Sunday, October 7, 2018

empathy

Empathy

Empathy is the experience of understanding another person's thoughts, feelings, and condition from their point of view, rather than from your own. You can imagine yourself in their place in order to understand what they are feeling or experiencing.




                   It also is the ability to feel and share another person's emotions. Some believe that empathy involves the ability to match another's emotions, while others believe that empathy involves being tenderhearted toward another person.Having empathy can include having the understanding that there are many factors that go into decision making and cognitive thought processes. Past experiences have an influence on the decision making of today. Understanding this allows a person to have empathy for individuals who sometimes make illogical decisions to a problem that most individuals would respond with an obvious response. Broken homes, childhood trauma, lack of parenting and many others factors can influence the connections in the brain which a person uses to make decisions in the future.Empathy is distinct also from pity and emotional contagion. Pity is feeling that another is in trouble and in need of help as they cannot fix their problems themselves, often described as "feeling sorry" for someone. Emotional contagion is when a person imitatively "catches" the emotions that others are showing without necessarily recognizing this is happening.
                  
             Since empathy involves understanding the emotional states of other people, the way it is characterized is derived from the way emotions themselves are characterized. If, for example, emotions are taken to be centrally characterized by bodily feelings, then grasping the bodily feelings of another will be central to empathy.

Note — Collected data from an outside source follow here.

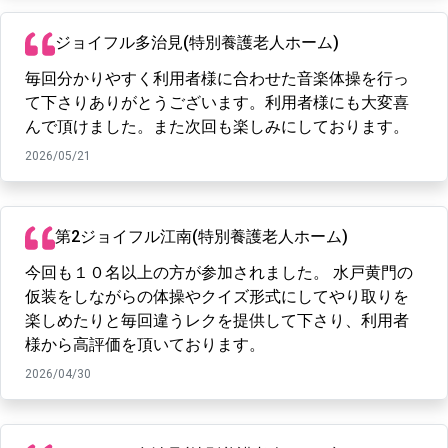
ジョイフル多治見(特別養護老人ホーム)
毎回分かりやすく利用者様に合わせた音楽体操を行っ
て下さりありがとうございます。利用者様にも大変喜
んで頂けました。また次回も楽しみにしております。
2026/05/21
第2ジョイフル江南(特別養護老人ホーム)
今回も１０名以上の方が参加されました。 水戸黄門の
仮装をしながらの体操やクイズ形式にしてやり取りを
楽しめたりと毎回違うレクを提供して下さり、利用者
様から高評価を頂いております。
2026/04/30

On the other hand, if emotions are more centrally characterized by a combination of beliefs and desires, then grasping these beliefs and desires will be more essential to empathy. The ability to imagine oneself as another person is a sophisticated imaginative process. However, the basic capacity to recognize emotions is probably innate and may be achieved unconsciously. Yet it can be trained and achieved with various degrees of intensity or accuracy.
                  
             Empathy necessarily has a "more or less" quality. The paradigm case of an emphatic interaction, however, involves a person communicating an accurate recognition of the significance of another person's ongoing intentional actions, associated emotional states, and personal characteristics in a manner that the recognized person can tolerate. Recognition that are both accurate and tolerable are central features of empathy.

Can You Be Too Empathetic?







I think we should talk more about our empathy deficit - the ability to put ourselves in someone else's shoes; to see the world through the eyes of those who are different from us - the child who's hungry, the steelworker who's been laid off, the family who lost the entire life they built together when the storm came to town. When you think like this, when you choose to broaden your ambit of concern and empathize with the plight of others, whether they are close friends or distant strangers; it becomes harder not to act; harder not to help.